(Reading text begins)
Tô Vĩnh Lợi

Personal information
- Full name: Tô Vĩnh Lợi
- Date of birth: 22 April 1985 (age 40)
- Place of birth: Quy Nhơn, Bình Định, Vietnam
- Height: 1.84 m (6 ft 0 in)
- Position: Goalkeeper

Youth career
- 1998–2004: Bình Định

Senior career*
- Years: Team / Apps / (Gls)
- 2005–2011: Bình Định / 88 / (0)
- 2012–2016: Thanh Hóa / 88 / (0)
- 2016–2018: Hoàng Anh Gia Lai / 30 / (0)
- 2018–2019: XSKT Cần Thơ / 24 / (0)
- 2019–2020: Thanh Hóa / 3 / (0)
(Reading text ends)
(Given material begins)
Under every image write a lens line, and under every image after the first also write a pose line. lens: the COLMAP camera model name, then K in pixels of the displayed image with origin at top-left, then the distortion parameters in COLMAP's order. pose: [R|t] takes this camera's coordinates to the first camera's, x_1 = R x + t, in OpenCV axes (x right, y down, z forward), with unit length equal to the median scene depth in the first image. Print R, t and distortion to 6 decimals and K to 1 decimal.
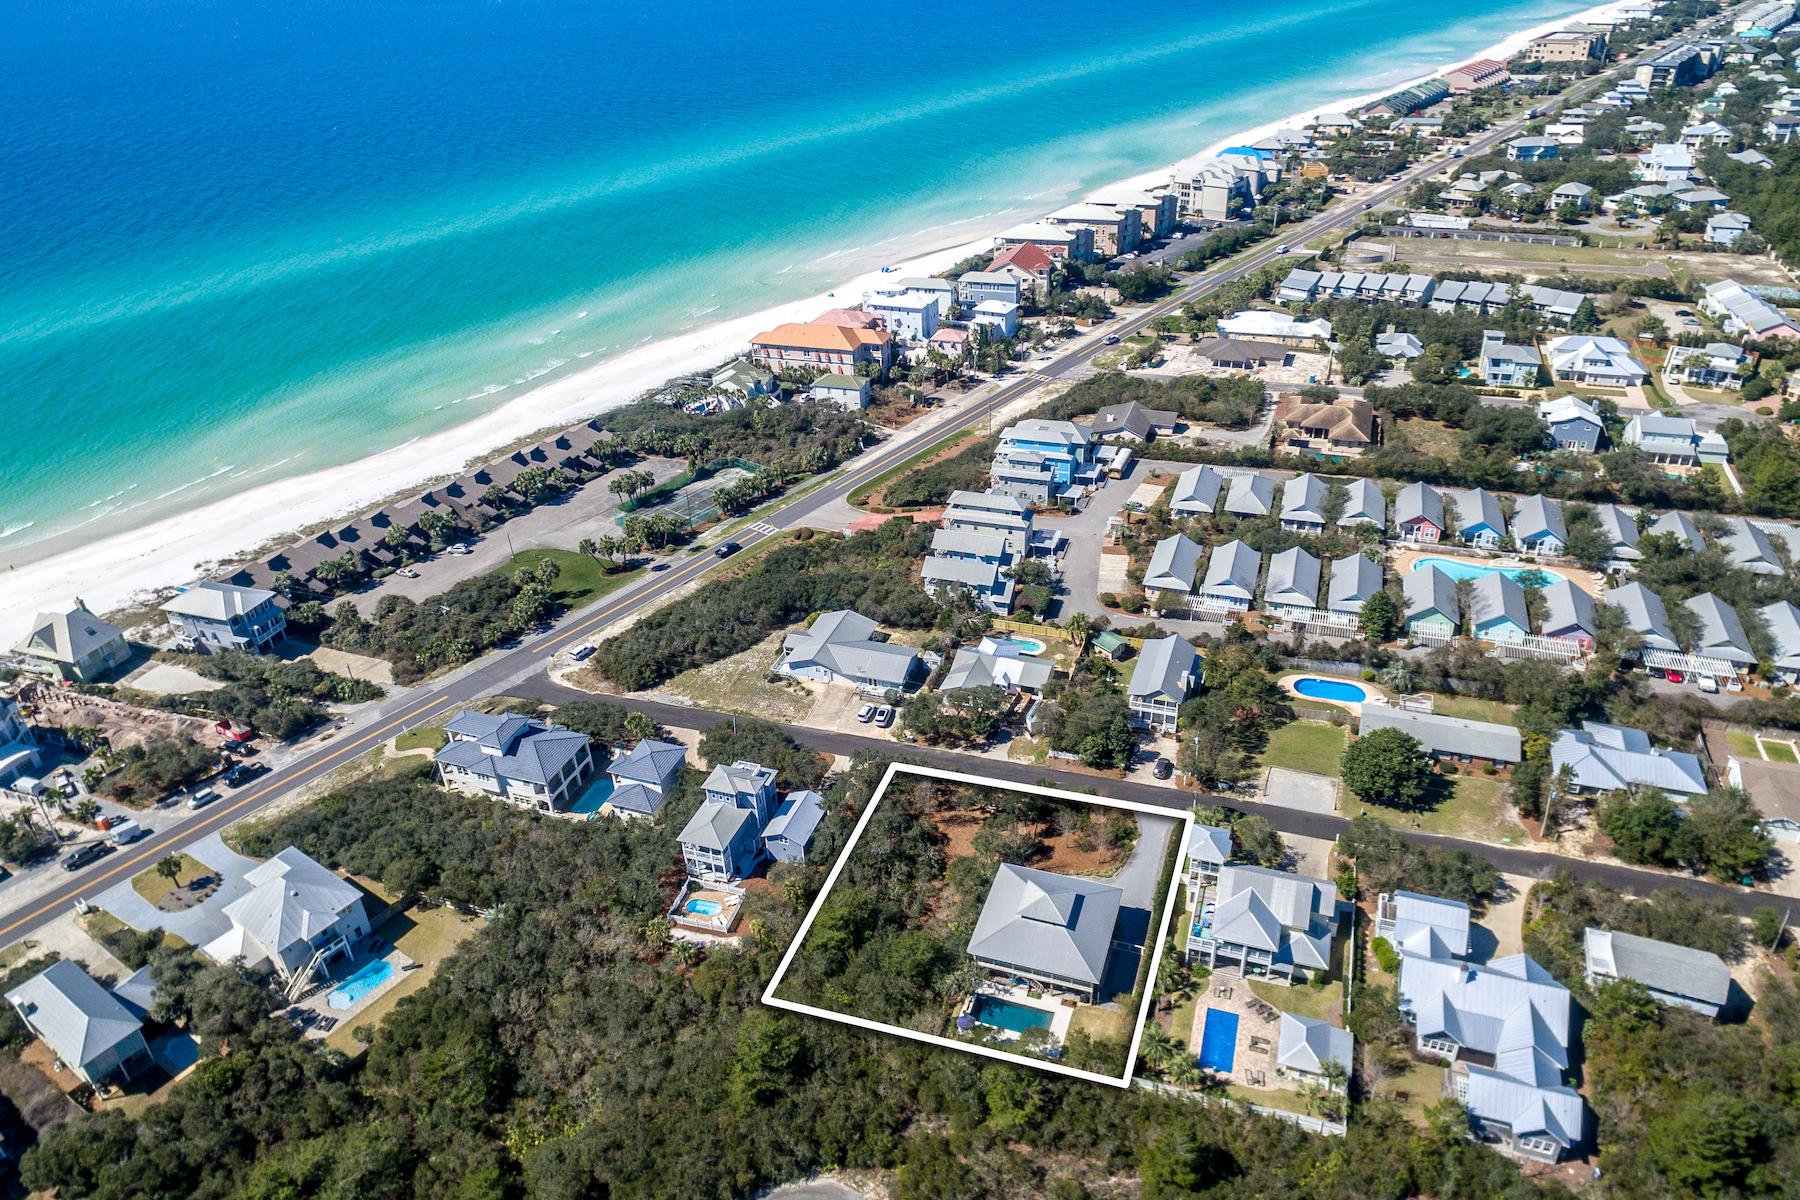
lens RADIAL K [[1223.6, 0, 900.0], [0, 1223.6, 600.0], [0, 0, 1]] dist [0.007535, -0.002359]
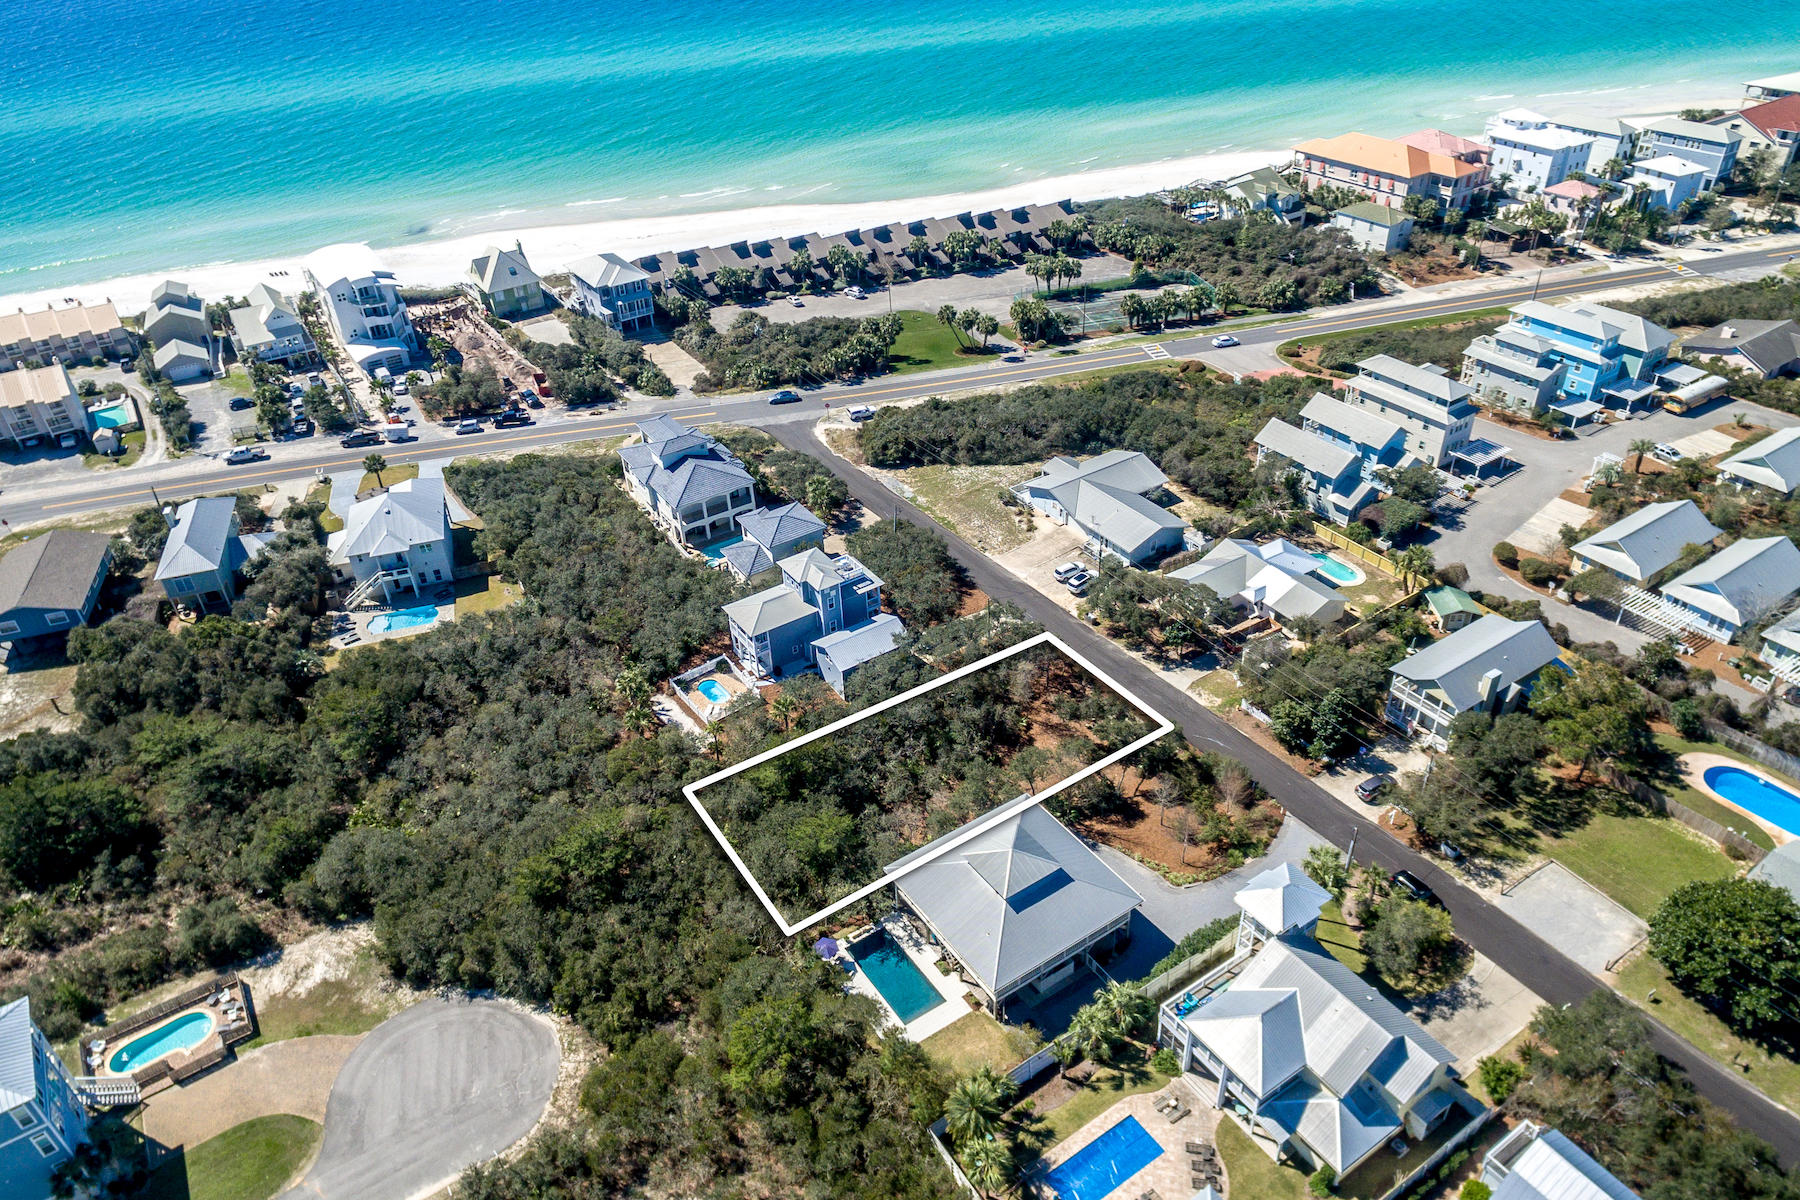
(Given material ends)
Actions to take:
1) Using the profile of Tô Vĩnh Lợi, decide whether each statement agrees with it. Answer yes or no, and quote the deciding words from the profile. (a) He played youth football at Bình Định from 1998 to 2004. (b) He made more appearances for Hoàng Anh Gia Lai than for XSKT Cần Thơ. (c) He played as a defender.
2) Rewrite the section of the Tô Vĩnh Lợi profile that begins "Senior career" as one or two concise sentences. Keep every club, period and appearance total.
3) Write the next part of the profile of Tô Vĩnh Lợi, starting after its last line.
The listing comes from a separate source.

Responses to the tasks:
1)
(a) Yes: "1998–2004: Bình Định"
(b) Yes: "Hoàng Anh Gia Lai / 30" and "XSKT Cần Thơ / 24"
(c) No: "Position: Goalkeeper"

2) Tô Vĩnh Lợi played for Bình Định (2005–2011, 88 appearances), Thanh Hóa (2012–2016, 88), Hoàng Anh Gia Lai (2016–2018, 30) and XSKT Cần Thơ (2018–2019, 24). He then returned to Thanh Hóa (2019–2020, 3) and scored no goals at any club.

3)
International career^{‡}
- 2000–2001: Vietnam U16 / 15 / (0)
- 2005–2006: Vietnam U23 / 23 / (0)
- 2014–2017: Vietnam / 3 / (0)

= Tô Vĩnh Lợi =

Vietnamese footballer (born 1985)

Tô Vĩnh Lợi (born 22 April 1985) is a former Vietnamese footballer who last played as a goalkeeper for V.League 1 club Thanh Hóa and Vietnam national football team.